What Roger Ebert couldn’t say Wednesday night at the opening of his Overlooked Film Festival, his smile said for him.
A tracheostomy has left the 64-year-old film critic unable to speak. But at his first public appearance since cancer surgery last June, Ebert smiled widely as he walked through the Virginia Theatre, accepting handshakes, hugs and a couple of standing ovations from movie buffs and friends.
Last November, confined to a Chicago hospital bed, Ebert considered canceling the festival, said his wife, Chaz Hammelsmith Ebert. But festival officials told them passes already had been sold, and he committed to coming to the festival in Champaign and nearby Urbana, his hometown.
“You know, I think it did him a world of good,” she said in an interview backstage. “It helped to energize him.”
Ebert, considered the dean of American film critics, has been largely out of action since last summer. He has written occasional reviews but hasn’t appeared on the “Ebert & Roeper” TV show.
Friends, including Jim Emerson of Seattle, say they’ve missed his voice and work. Emerson has worked with Ebert in various capacities since 1994 and now edits his Web site.
“When you work with somebody every day and you’re e-mailing back and forth every day, and all the sudden it just stops, it’s like there’s this huge, yawning gap in your life,” Emerson said.
‘This is how it looks’Ebert on Wednesday showed some physical effects of his first surgery, in which doctors removed a cancerous growth from his salivary gland and right jaw, taking part of the jaw in the process. Two weeks later, a blood vessel burst near the site of the operation, forcing emergency surgery.
Ebert walked slowly through the 86-year-old movie house, where he said through his wife that he had watched “Gone with the Wind” and his father saw Marx Brothers films.
In an e-mailed note to reporters and a column in the Chicago Sun-Times earlier this week, Ebert spoke frankly about his appearance, saying he had been warned by friends that showing up would invite both unflattering photos and unkind coverage.

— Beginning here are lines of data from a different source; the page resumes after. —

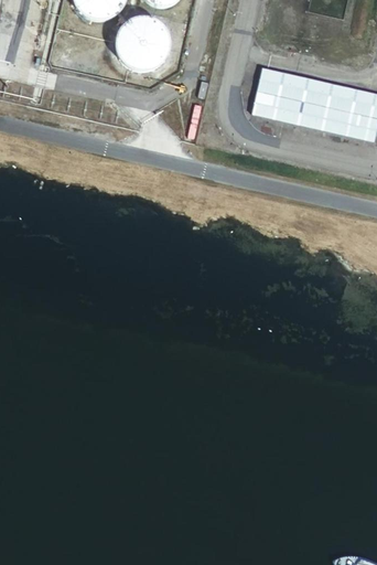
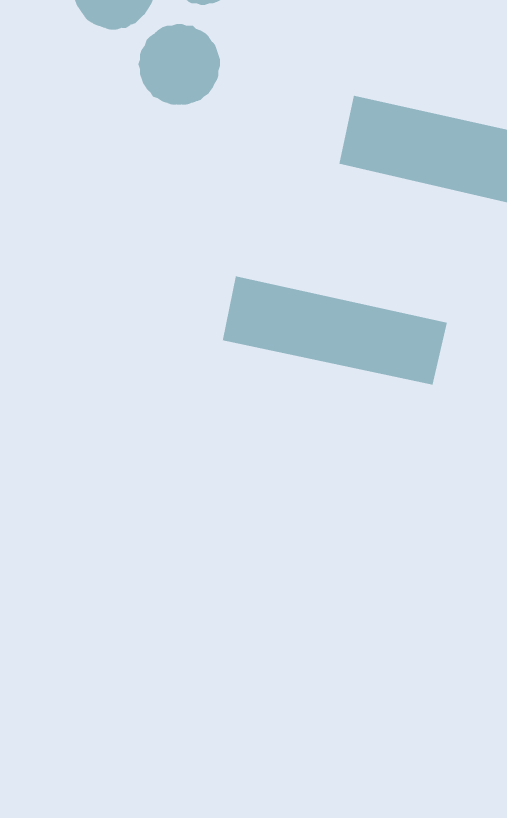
building: none -> [222,275,447,385]

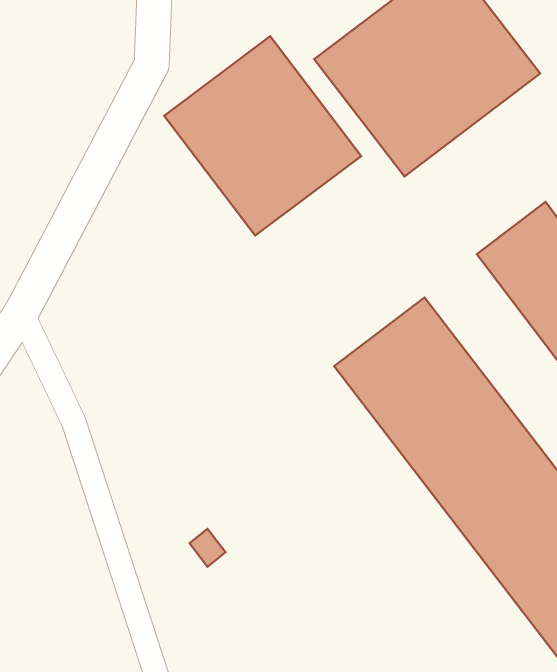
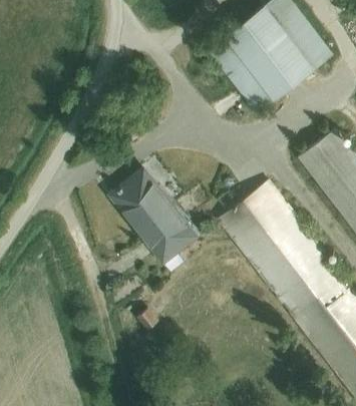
building: [164,36,361,236] -> none
building: none -> [112,169,199,271]

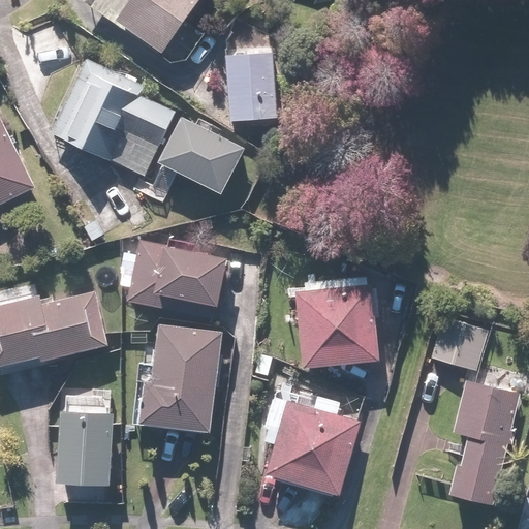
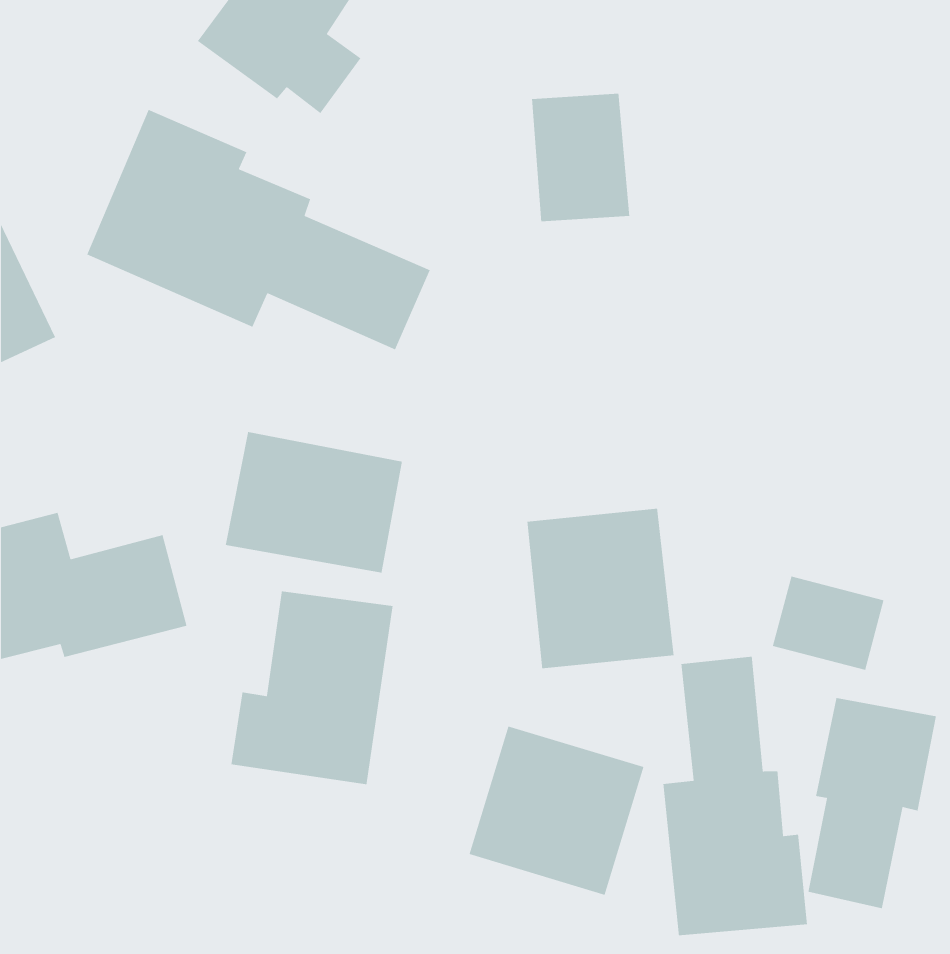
building: [224,52,279,123] -> [531,93,630,222]
building: none -> [663,656,808,936]
building: [57,392,114,486] -> none

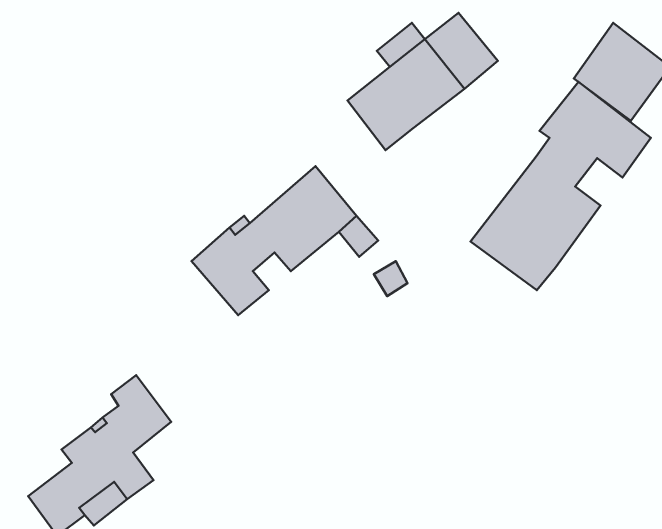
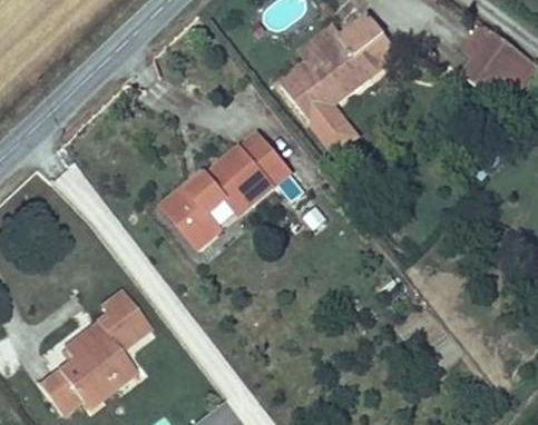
building: [470,82,651,290] -> none
building: none -> [312,103,359,151]

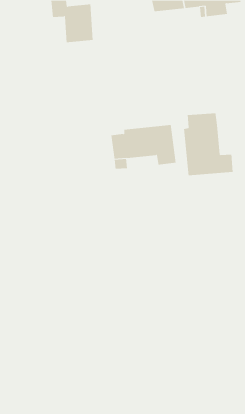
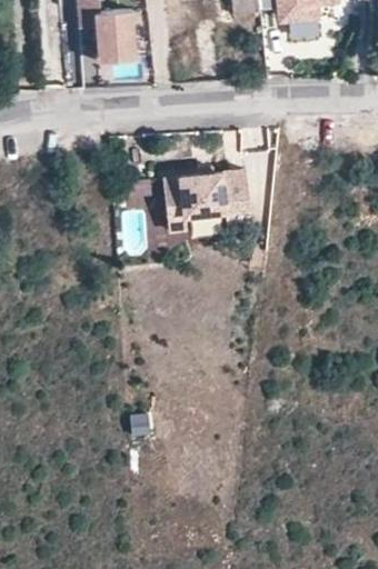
building: [183,112,233,176] -> none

“So what?” Ebert wrote. “I have been very sick, am getting better and this is how it looks.”
He wrote that he now awaits another operation that he hopes will restore his speech.
Ebert has been a film critic at the Chicago Sun-Times since 1967. He won the Pulitzer Prize for criticism in 1975, the same year he teamed up with Gene Siskel of the rival Chicago Tribune to launch their movie-review show. Siskel died in 1999.
Ebert has co-hosted the show with fellow Sun-Times columnist Richard Roeper since 2000. Film critics and filmmakers have been subbing for Ebert during his recovery.
Festival organizers set up a recliner at the back of the theater for Ebert. He wrote in his column that he needed it for back pain but said through his wife Wednesday it served another purpose.
She read from a statement, to laughter and applause: “I will fulfill a lifelong dream to have my own La-Z-Boy chair in a movie theater.”